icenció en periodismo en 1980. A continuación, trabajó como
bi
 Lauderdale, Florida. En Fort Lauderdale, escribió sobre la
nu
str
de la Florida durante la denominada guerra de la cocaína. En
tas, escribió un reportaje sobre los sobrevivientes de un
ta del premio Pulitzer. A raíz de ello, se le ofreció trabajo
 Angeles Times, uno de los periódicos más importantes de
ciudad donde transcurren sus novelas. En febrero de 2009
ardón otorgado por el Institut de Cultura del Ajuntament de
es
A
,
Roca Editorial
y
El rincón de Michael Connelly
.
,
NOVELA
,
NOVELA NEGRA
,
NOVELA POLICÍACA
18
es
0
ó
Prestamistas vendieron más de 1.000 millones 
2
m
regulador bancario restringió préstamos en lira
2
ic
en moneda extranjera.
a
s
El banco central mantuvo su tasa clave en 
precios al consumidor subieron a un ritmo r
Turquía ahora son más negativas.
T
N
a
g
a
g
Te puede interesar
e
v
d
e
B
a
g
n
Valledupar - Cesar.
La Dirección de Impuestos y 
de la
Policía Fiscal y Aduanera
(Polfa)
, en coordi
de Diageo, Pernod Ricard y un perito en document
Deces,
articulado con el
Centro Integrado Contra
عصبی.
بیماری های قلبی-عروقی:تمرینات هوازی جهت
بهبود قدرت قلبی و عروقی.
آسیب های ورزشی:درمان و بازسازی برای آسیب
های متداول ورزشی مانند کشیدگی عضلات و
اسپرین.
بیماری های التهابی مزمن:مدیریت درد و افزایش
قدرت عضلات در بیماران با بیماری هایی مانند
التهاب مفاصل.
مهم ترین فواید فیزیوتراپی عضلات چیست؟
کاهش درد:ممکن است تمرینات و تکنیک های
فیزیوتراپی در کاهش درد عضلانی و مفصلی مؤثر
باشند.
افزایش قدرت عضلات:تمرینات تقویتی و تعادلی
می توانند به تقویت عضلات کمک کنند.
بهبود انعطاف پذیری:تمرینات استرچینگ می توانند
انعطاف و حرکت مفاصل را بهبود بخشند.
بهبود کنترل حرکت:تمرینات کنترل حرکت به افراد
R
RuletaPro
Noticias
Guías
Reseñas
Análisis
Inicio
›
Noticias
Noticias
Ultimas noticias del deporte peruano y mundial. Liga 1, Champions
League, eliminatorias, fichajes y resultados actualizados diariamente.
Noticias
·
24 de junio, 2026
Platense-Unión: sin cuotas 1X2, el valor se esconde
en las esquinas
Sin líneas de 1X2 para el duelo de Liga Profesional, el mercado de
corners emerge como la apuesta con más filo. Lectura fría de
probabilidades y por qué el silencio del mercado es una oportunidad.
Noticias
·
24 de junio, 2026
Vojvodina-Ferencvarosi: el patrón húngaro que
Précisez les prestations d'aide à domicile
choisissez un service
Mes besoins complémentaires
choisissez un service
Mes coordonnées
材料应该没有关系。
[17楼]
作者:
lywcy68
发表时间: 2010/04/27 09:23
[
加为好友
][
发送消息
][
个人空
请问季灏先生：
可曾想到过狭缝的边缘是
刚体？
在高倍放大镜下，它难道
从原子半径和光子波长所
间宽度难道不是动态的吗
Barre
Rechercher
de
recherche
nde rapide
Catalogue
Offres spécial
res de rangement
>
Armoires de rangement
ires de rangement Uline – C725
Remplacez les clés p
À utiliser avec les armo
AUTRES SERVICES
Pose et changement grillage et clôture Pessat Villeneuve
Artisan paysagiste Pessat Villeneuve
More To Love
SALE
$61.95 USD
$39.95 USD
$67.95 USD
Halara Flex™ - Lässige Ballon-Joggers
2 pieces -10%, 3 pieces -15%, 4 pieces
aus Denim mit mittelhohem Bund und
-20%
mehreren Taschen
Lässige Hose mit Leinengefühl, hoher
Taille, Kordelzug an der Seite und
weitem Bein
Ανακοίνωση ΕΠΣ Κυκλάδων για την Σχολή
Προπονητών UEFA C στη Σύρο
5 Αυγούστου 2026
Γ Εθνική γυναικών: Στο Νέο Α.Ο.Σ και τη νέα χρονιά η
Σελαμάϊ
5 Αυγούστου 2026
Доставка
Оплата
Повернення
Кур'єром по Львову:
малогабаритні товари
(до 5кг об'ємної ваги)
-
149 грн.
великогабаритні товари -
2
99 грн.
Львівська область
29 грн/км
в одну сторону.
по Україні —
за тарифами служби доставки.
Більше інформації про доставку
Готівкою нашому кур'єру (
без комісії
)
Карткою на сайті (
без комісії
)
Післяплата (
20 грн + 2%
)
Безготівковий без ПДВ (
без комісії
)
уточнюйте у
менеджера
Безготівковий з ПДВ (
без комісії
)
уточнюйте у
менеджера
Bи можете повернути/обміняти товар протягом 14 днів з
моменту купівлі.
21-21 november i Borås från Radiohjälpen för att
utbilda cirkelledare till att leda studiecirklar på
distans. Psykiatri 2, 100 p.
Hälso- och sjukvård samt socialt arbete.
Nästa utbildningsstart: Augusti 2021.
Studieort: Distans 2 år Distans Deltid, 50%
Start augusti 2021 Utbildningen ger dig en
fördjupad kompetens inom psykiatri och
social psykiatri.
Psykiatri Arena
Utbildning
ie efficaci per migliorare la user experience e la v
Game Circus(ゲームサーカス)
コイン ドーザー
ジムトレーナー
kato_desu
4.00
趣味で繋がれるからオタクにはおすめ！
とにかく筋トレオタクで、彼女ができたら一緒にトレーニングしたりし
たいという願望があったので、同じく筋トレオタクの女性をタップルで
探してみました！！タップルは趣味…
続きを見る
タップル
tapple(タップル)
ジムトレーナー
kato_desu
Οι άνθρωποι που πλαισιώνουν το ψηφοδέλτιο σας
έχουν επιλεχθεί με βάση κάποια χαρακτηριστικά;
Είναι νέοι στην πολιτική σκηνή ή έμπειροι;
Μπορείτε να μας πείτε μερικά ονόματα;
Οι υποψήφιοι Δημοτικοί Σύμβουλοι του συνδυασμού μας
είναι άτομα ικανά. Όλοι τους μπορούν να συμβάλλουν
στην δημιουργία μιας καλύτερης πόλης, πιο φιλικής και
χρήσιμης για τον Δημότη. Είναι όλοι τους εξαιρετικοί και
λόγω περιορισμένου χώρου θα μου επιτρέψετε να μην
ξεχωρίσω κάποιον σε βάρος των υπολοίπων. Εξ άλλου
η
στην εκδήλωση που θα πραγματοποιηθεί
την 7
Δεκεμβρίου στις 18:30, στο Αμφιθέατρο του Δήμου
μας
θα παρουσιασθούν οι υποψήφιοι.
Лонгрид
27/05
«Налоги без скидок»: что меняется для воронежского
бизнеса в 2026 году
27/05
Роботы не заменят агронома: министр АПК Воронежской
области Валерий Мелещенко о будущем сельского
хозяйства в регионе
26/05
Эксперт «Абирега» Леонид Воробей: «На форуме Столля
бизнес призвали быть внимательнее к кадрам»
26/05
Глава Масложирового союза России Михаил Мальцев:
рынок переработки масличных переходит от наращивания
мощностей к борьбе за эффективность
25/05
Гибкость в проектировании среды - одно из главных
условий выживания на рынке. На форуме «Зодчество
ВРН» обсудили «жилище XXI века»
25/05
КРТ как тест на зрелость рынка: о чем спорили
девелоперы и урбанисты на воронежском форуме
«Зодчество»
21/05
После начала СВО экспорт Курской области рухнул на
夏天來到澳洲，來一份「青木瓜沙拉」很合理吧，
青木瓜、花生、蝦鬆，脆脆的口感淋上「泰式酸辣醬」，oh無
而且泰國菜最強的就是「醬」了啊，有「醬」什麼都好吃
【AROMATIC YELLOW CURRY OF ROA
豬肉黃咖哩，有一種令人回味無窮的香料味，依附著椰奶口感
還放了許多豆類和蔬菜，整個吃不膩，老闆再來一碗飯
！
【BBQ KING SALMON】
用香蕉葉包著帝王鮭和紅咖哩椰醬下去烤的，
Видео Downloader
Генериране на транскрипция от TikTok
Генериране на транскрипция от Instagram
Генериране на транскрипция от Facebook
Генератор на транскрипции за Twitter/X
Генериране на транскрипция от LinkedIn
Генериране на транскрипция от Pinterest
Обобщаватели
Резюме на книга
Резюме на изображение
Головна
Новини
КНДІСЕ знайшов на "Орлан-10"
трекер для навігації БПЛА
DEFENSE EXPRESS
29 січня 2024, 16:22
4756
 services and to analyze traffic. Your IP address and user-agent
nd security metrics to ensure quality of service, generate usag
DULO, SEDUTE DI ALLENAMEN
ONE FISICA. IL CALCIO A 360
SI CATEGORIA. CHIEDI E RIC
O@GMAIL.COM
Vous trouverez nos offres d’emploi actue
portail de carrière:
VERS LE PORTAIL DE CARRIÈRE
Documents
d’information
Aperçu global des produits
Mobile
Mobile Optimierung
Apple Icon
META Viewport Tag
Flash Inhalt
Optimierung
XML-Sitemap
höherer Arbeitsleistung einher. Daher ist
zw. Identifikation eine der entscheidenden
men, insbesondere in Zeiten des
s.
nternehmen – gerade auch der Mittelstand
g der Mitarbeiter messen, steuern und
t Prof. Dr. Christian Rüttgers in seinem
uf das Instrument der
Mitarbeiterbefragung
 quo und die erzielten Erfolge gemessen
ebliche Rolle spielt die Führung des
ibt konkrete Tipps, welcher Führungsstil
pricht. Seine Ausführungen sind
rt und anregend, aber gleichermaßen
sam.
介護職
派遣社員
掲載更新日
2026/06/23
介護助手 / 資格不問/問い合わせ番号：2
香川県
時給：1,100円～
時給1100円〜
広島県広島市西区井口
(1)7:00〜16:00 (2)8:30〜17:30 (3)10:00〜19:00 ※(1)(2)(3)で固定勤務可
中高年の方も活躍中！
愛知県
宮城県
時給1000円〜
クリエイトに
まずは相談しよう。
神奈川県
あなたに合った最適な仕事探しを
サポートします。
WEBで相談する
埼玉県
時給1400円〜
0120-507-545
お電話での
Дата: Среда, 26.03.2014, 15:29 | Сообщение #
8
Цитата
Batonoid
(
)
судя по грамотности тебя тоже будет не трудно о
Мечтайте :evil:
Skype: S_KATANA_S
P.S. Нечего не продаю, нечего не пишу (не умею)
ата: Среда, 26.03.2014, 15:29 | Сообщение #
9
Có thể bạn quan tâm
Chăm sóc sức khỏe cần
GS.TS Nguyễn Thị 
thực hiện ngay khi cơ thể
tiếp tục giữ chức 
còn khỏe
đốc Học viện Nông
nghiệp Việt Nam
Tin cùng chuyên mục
-=-=-=-=-
## TASK GOAL
Please copy all lines of the listing in which the string "قلبی" occurs.

## THE ANSWER
بیماری های قلبی-عروقی:تمرینات هوازی جهت
بهبود قدرت قلبی و عروقی.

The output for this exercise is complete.